A 4h du matin, après plus de 5h au poste de police, l'officier n'arrive toujours pas. Carolina, qui a été battu, que ne sait même plus trop où elle est, doit encore attendre. Il n'y a personne au poste de police pour lui expliquer qu'elle a fait le bon choix en appelant la police, qu'à présent c'est la justice qui va s'occuper de cette affaire, il n'y a personne pour lui offrir ne serait-ce qu'un petit café chaud. Elle ne peut pas retourner dans sa chambre pour se reposer un peu avant de devoir prendre la route pour partir bien, bien loin de son agresseur. Il n'y a même pas une porte pour la protéger du harcèlement psychologique de Douglas "regarde Carolina ce que tu m'as fait, c'est de ta faute."
Là, dans ce petit couloir, il n'y a que l'indifférence des policiers, l'indifférence de la société qui oblige cette femme à attendre toute la nuit l'hypothétique arrivée de l'officier pendant que l'agresseur reste là, à côté, en lui criant que tout est de sa faute.
"C'est de ta faute, c'est de ta faute, c'est de ta faute..."
Et elle a de la peine, alors elle va le voir à travers les barreaux, plusieurs fois durant la nuit. Et ensuite, elle reste appuyée contre le mur du couloir en pleurant et en l'écoutant crier contre elle.
Quand finalement l'officier est arrivé au petit matin, Douglas était assoupi, abruti par la cachaça et fatigué d'avoir crié toute la nuit.
Carolina, n'avait plus qu'une envie, celle de fuir, loin de cet endroit, loin de son agresseur, loin de ce cauchemard, loin aussi de ce sale sentiment de culpabilité de voir son petit-copain derrière les barreaux, loin des cris lui répétant que tout est de sa faute et qu'elle paiera.

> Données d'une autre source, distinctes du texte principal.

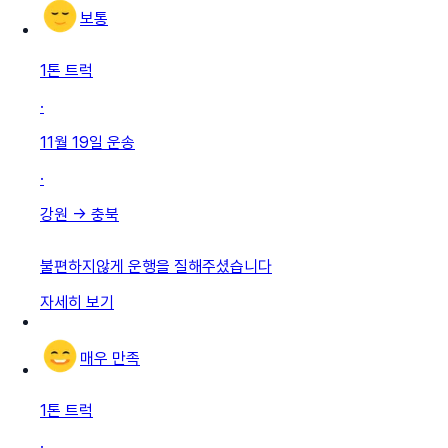
보통
1톤 트럭
·
11월 19일
운송
·
강원
→
충북
불편하지않게 운행을 질해주셨습니다
자세히 보기
매우 만족
1톤 트럭
·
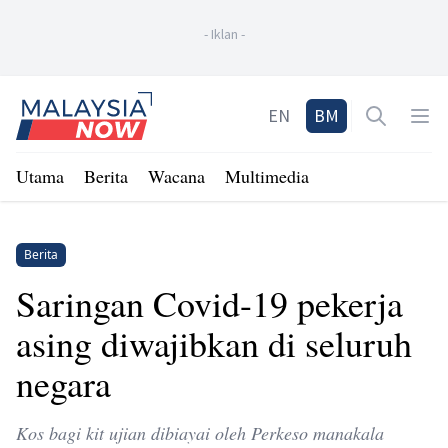
-
Iklan
-
Home
EN
BM
Open sea
Op
Utama
Berita
Wacana
Multimedia
Berita
Saringan Covid-19 pekerja
asing diwajibkan di seluruh
negara
Kos bagi kit ujian dibiayai oleh Perkeso manakala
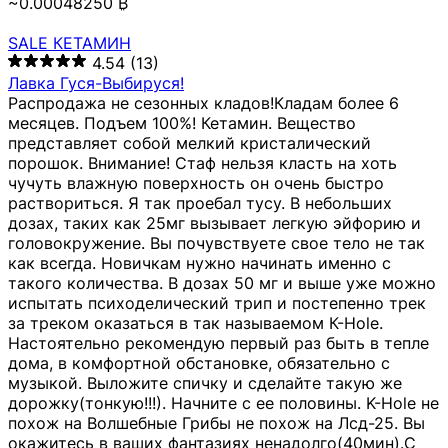
~0.00048250 ₿
SALE КЕТАМИН
4.54
(13)
Лавка Гуся-Выбируся!
Распродажа не сезонных кладов!Кладам более 6
месяцев. Подъем 100%! Кетамин. Вещество
представляет собой мелкий кристалический
порошок. Внимание! Стаф нельзя класть на хоть
чучуть влажную поверхность он очень быстро
раствориться. Я так проебал тусу. В небольших
дозах, таких как 25мг вызывает легкую эйфорию и
головокружение. Вы почувствуете свое тело не так
как всегда. Новичкам нужно начинать именно с
такого количества. В дозах 50 мг и выше уже можно
испытать психоделический трип и постепенно трек
за треком оказаться в так называемом К-Hole.
Настоятельно рекомендую первый раз быть в тепле
дома, в комфортной обстановке, обязательно с
музыкой. Выложите спичку и сделайте такую же
дорожку(тонкую!!!). Начните с ее половины. K-Hole не
похож на Волшебные Грибы не похож на Лсд-25. Вы
окажитесь в ваших фантазиях ненадолго(40мин).С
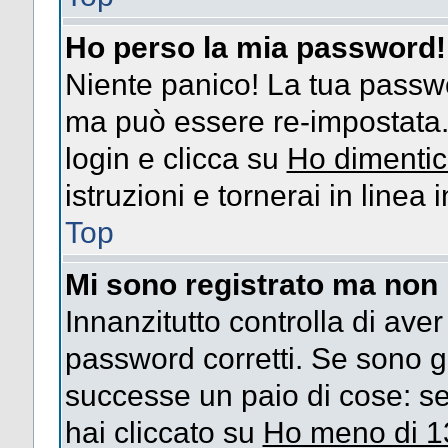
Ho perso la mia password!
Niente panico! La tua passw
ma può essere re-impostata. 
login e clicca su
Ho dimentic
istruzioni e tornerai in linea
Top
Mi sono registrato ma non 
Innanzitutto controlla di ave
password corretti. Se sono g
successe un paio di cose: se
hai cliccato su
Ho meno di 1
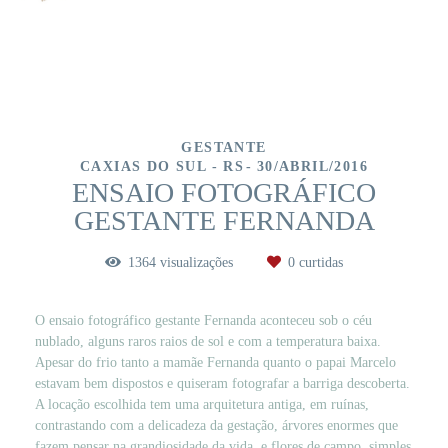
GESTANTE
CAXIAS DO SUL - RS
30/ABRIL/2016
ENSAIO FOTOGRÁFICO
GESTANTE FERNANDA
1364
visualizações
0
curtidas
O ensaio fotográfico gestante Fernanda aconteceu sob o céu
nublado, alguns raros raios de sol e com a temperatura baixa.
Apesar do frio tanto a mamãe Fernanda quanto o papai Marcelo
estavam bem dispostos e quiseram fotografar a barriga descoberta.
A locação escolhida tem uma arquitetura antiga, em ruínas,
contrastando com a delicadeza da gestação, árvores enormes que
fazem pensar na grandiosidade da vida, e flores de campo, simples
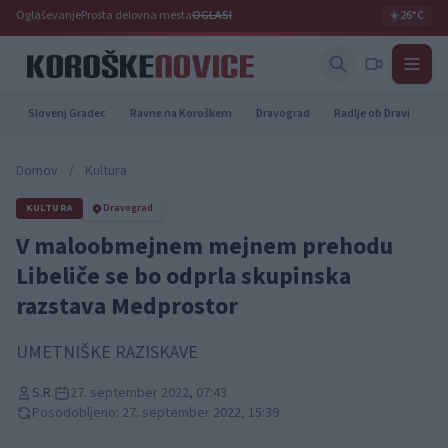
Oglaševanje
Prosta delovna mesta
OGLASI
☀️
26°C
Slovenj Gradec
Ravne na Koroškem
Dravograd
Radlje ob Dravi
Pr
Domov
/
Kultura
KULTURA
Dravograd
V maloobmejnem mejnem prehodu
Libeliče se bo odprla skupinska
razstava Medprostor
UMETNIŠKE RAZISKAVE
S.R.
27. september 2022, 07:43
Posodobljeno: 27. september 2022, 15:39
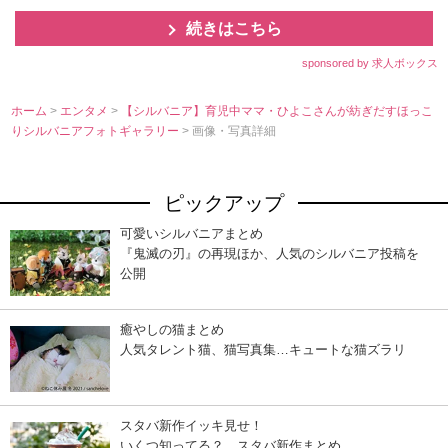
続きはこちら
sponsored by 求人ボックス
ホーム
>
エンタメ
>
【シルバニア】育児中ママ・ひよこさんが紡ぎだすほっこ
りシルバニアフォトギャラリー
> 画像・写真詳細
ピックアップ
可愛いシルバニアまとめ
『鬼滅の刃』の再現ほか、人気のシルバニア投稿を
公開
癒やしの猫まとめ
人気タレント猫、猫写真集…キュートな猫ズラリ
スタバ新作イッキ見せ！
いくつ知ってる？ スタバ新作まとめ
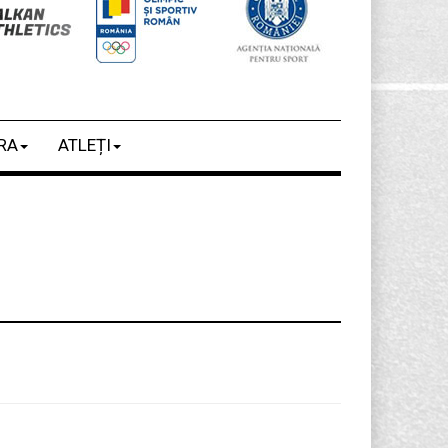
RA
ATLEȚI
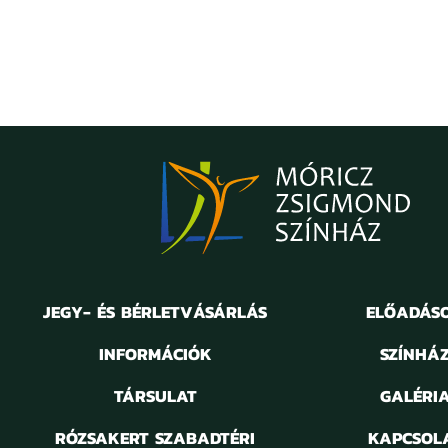
JEGY- ÉS BÉRLETVÁSÁRLÁS
ELŐADÁS
INFORMÁCIÓK
SZÍNHÁ
TÁRSULAT
GALÉRI
RÓZSAKERT SZABADTÉRI
KAPCSOL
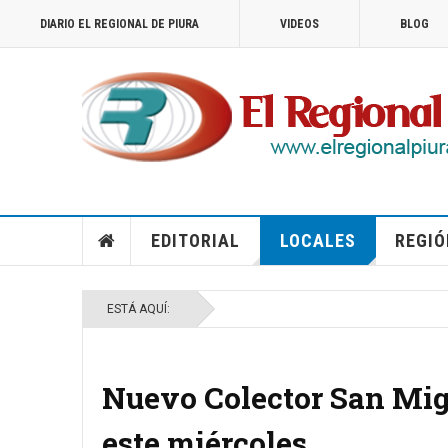
DIARIO EL REGIONAL DE PIURA
VIDEOS
BLOG
EDITORIAL
LOCALES
REGIÓ
ESTÁ AQUÍ:
Nuevo Colector San Mig
este miércoles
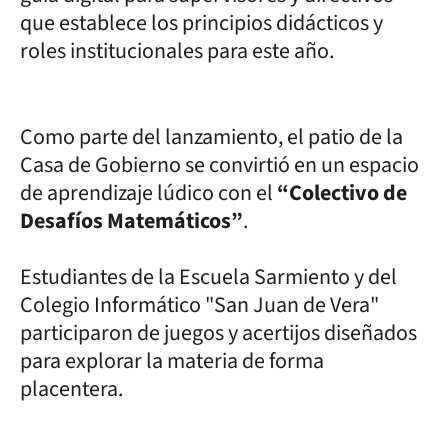
que establece los principios didácticos y
roles institucionales para este año.
Como parte del lanzamiento, el patio de la
Casa de Gobierno se convirtió en un espacio
de aprendizaje lúdico con el
“Colectivo de
Desafíos Matemáticos”
.
Estudiantes de la Escuela Sarmiento y del
Colegio Informático "San Juan de Vera"
participaron de juegos y acertijos diseñados
para explorar la materia de forma
placentera.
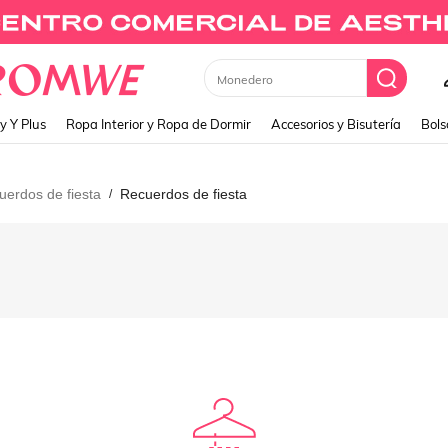
Monedero
y Y Plus
Ropa Interior y Ropa de Dormir
Accesorios y Bisutería
Bols
uerdos de fiesta
Recuerdos de fiesta
/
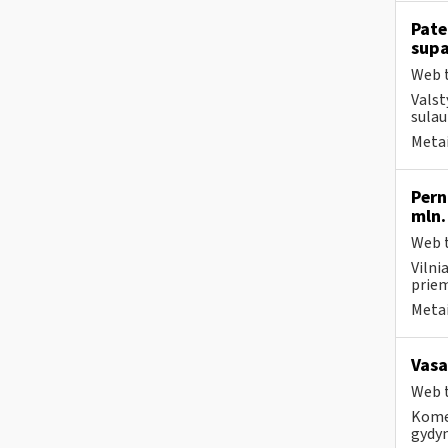
Pate
supa
Web t
Valst
sulau
Metai
Pern
mln.
Web t
Vilni
priem
Metai
Vasa
Web t
Komer
gydy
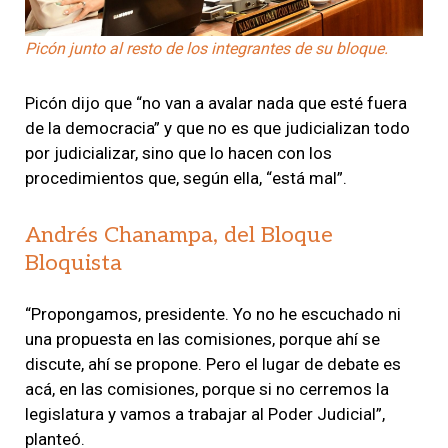
Picón junto al resto de los integrantes de su bloque.
Picón dijo que “no van a avalar nada que esté fuera
de la democracia” y que no es que judicializan todo
por judicializar, sino que lo hacen con los
procedimientos que, según ella, “está mal”.
Andrés Chanampa, del Bloque
Bloquista
“Propongamos, presidente. Yo no he escuchado ni
una propuesta en las comisiones, porque ahí se
discute, ahí se propone. Pero el lugar de debate es
acá, en las comisiones, porque si no cerremos la
legislatura y vamos a trabajar al Poder Judicial”,
planteó.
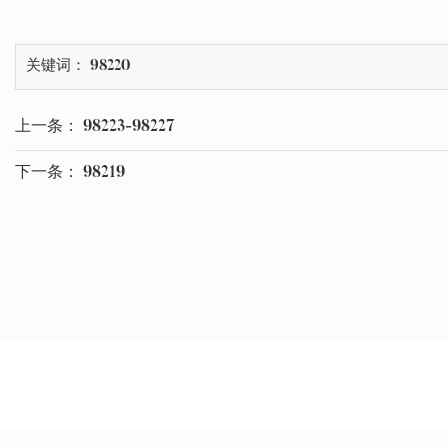
关键词： 98220
上一条：
98223-98227
下一条：
98219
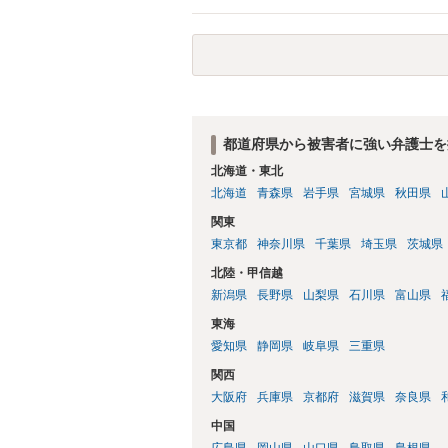
合、最寄りの法律事務所での相談を検討く
都道府県から被害者に強い弁護士を
北海道・東北
北海道
青森県
岩手県
宮城県
秋田県
関東
東京都
神奈川県
千葉県
埼玉県
茨城県
北陸・甲信越
新潟県
長野県
山梨県
石川県
富山県
東海
愛知県
静岡県
岐阜県
三重県
関西
大阪府
兵庫県
京都府
滋賀県
奈良県
中国
広島県
岡山県
山口県
鳥取県
島根県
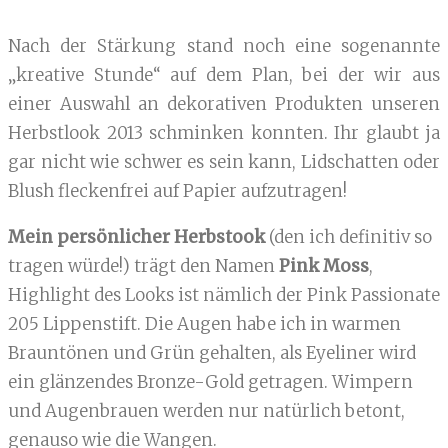
Nach der Stärkung stand noch eine sogenannte
„kreative Stunde“ auf dem Plan, bei der wir aus
einer Auswahl an dekorativen Produkten unseren
Herbstlook 2013 schminken konnten. Ihr glaubt ja
gar nicht wie schwer es sein kann, Lidschatten oder
Blush fleckenfrei auf Papier aufzutragen!
Mein persönlicher Herbstook
(den ich definitiv so
tragen würde!) trägt den Namen
Pink Moss
,
Highlight des Looks ist nämlich der Pink Passionate
205 Lippenstift. Die Augen habe ich in warmen
Brauntönen und Grün gehalten, als Eyeliner wird
ein glänzendes Bronze-Gold getragen. Wimpern
und Augenbrauen werden nur natürlich betont,
genauso wie die Wangen.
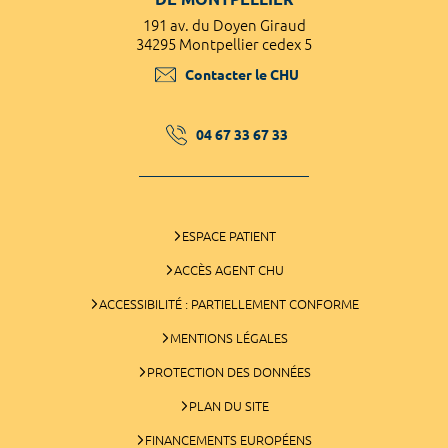
191 av. du Doyen Giraud
34295 Montpellier cedex 5
Contacter le CHU
04 67 33 67 33
ESPACE PATIENT
ACCÈS AGENT CHU
ACCESSIBILITÉ : PARTIELLEMENT CONFORME
MENTIONS LÉGALES
PROTECTION DES DONNÉES
PLAN DU SITE
FINANCEMENTS EUROPÉENS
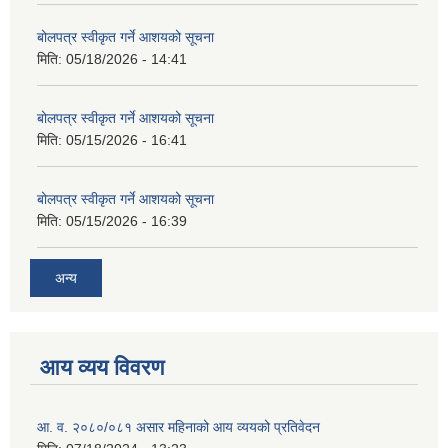
बोलपत्र स्वीकृत गर्ने आशयको सूचना
मिति:
05/18/2026 - 14:41
बोलपत्र स्वीकृत गर्ने आशयको सूचना
मिति:
05/15/2026 - 16:41
बोलपत्र स्वीकृत गर्ने आशयको सूचना
मिति:
05/15/2026 - 16:39
अन्य
आय व्यय विवरण
आ. व. २०८०/०८१ असार महिनाको आय व्ययको प्रतिवेदन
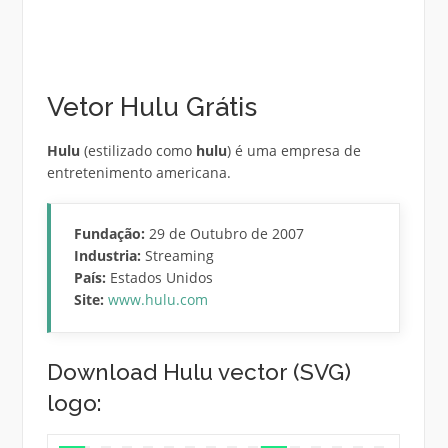
Vetor Hulu Grátis
Hulu
(estilizado como
hulu
) é uma empresa de
entretenimento americana.
Fundação:
29 de Outubro de 2007
Industria:
Streaming
País:
Estados Unidos
Site:
www.hulu.com
Download Hulu vector (SVG)
logo:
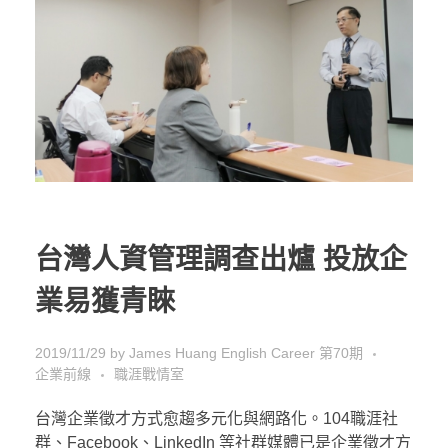
台灣人資管理調查出爐 投放企
業易獲青睞
2019/11/29
by
James Huang
English Career 第70期
企業前線
職涯戰情室
台灣企業徵才方式愈趨多元化與網路化。104職涯社
群、Facebook、LinkedIn 等社群媒體已是企業徵才方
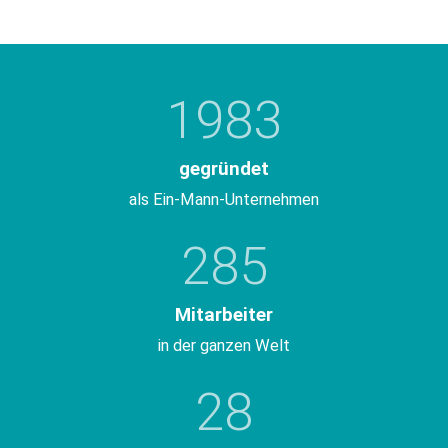
1983
gegründet
als Ein-Mann-Unternehmen
285
Mitarbeiter
in der ganzen Welt
28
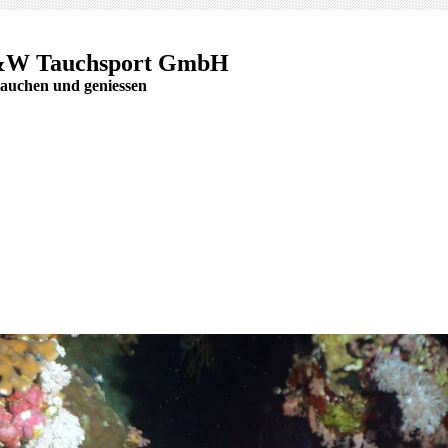
&W Tauchsport GmbH
auchen und geniessen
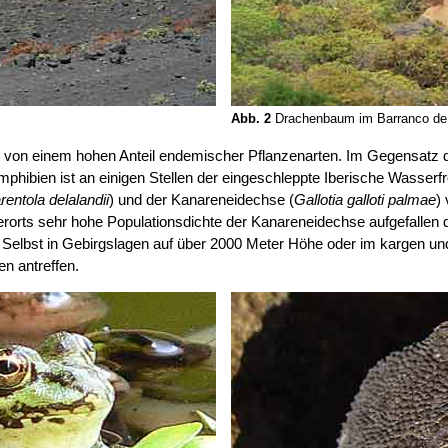
Abb. 2
Drachenbaum im Barranco de 
gt von einem hohen Anteil endemischer Pflanzenarten. Im Gegensatz 
Amphibien ist an einigen Stellen der eingeschleppte Iberische Wasserf
rentola delalandii
) und der Kanareneidechse (
Gallotia galloti palmae
)
elerorts sehr hohe Populationsdichte der Kanareneidechse aufgefallen 
n. Selbst in Gebirgslagen auf über 2000 Meter Höhe oder im kargen u
en antreffen.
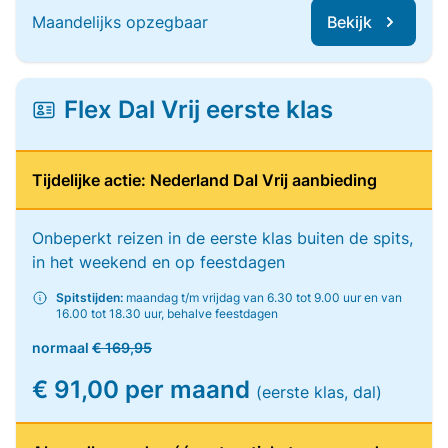
Maandelijks opzegbaar
Bekijk
Flex Dal Vrij eerste klas
Tijdelijke actie: Nederland Dal Vrij aanbieding
Onbeperkt reizen in de eerste klas buiten de spits,
in het weekend en op feestdagen
Spitstijden:
maandag t/m vrijdag van 6.30 tot 9.00 uur en van
16.00 tot 18.30 uur, behalve feestdagen
normaal
€ 169,95
€ 91,00 per maand
(eerste klas, dal)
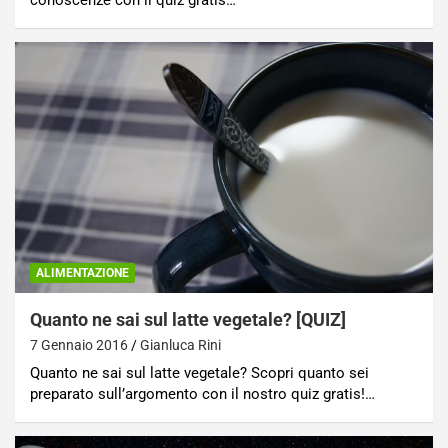
conoscenze con il quiz gratis…
ALIMENTAZIONE
Quanto ne sai sul latte vegetale? [QUIZ]
7 Gennaio 2016
Gianluca Rini
Quanto ne sai sul latte vegetale? Scopri quanto sei
preparato sull’argomento con il nostro quiz gratis!…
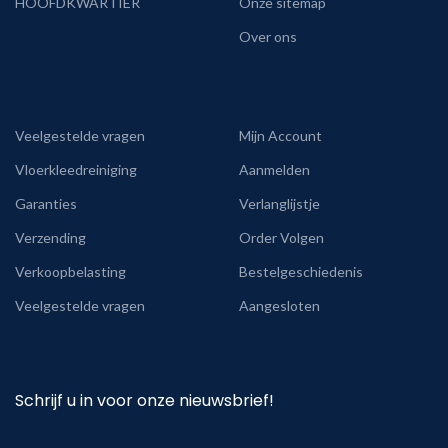
HOOFDKWARTIER
Onze sitemap
Over ons
Veelgestelde vragen
Mijn Account
Vloerkleedreiniging
Aanmelden
Garanties
Verlanglijstje
Verzending
Order Volgen
Verkoopbelasting
Bestelgeschiedenis
Veelgestelde vragen
Aangesloten
Schrijf u in voor onze nieuwsbrief!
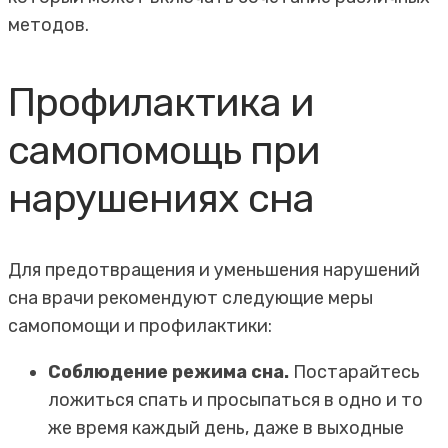
методов.
Профилактика и
самопомощь при
нарушениях сна
Для предотвращения и уменьшения нарушений
сна врачи рекомендуют следующие меры
самопомощи и профилактики:
Соблюдение режима сна.
Постарайтесь
ложиться спать и просыпаться в одно и то
же время каждый день, даже в выходные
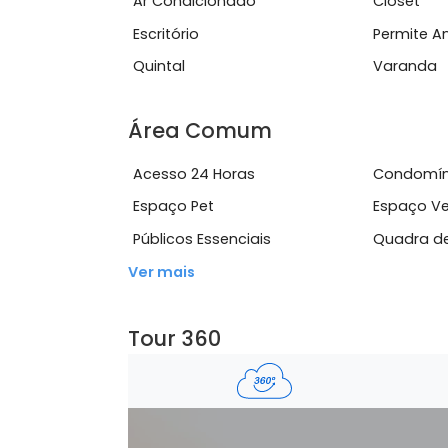
frut&iacute;feras.Destaques do im&oa
Ver mais
Características do Imóve
Ar Condicionado
Clo
Escritório
Per
Quintal
Var
Área Comum
Acesso 24 Horas
Con
Espaço Pet
Esp
Públicos Essenciais
Qua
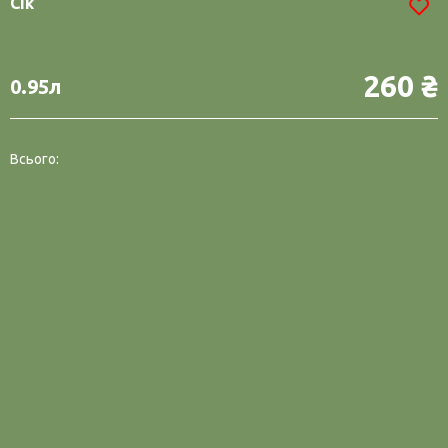
Сік
260 ₴
0.95л
Всього:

Ainsi, quand l'officier arrive, après cette nuit infernale, ce n'est pas bien difficile de faire renoncer Carolina à poursuivre Douglas en justice.
"Carolina, je viens d'aller voir Douglas. Il dit qu'il regrette. Tu veux vraiment déposer plainte?"
Silence.
"Vous pourriez le garder enfermé encore 2h le temps que je m'en aille."
"Oui, on peut."
Et voilà. Plus de papiers pénibles à remplir. Une statique de violence en moins. Tout le monde est content.
Carolina a pris la route, sans avoir dormi, pour s'enfuir. Deux heures plus tard, Douglas est ressorti libre. Libre d'aller en trouver d'autres pour les taper, jusqu'à ce qu'une devienne un numéro de plus parmi les victimes de violences domestiques.
Note: Ces évènements ont eu lieu dans le sud de l'État de São Paulo, dans la ville d'Iporanga, dans le parque estadual PETAR. Les personnes concernées par ce récit sont toutes de la capitale de l'état São Paulo.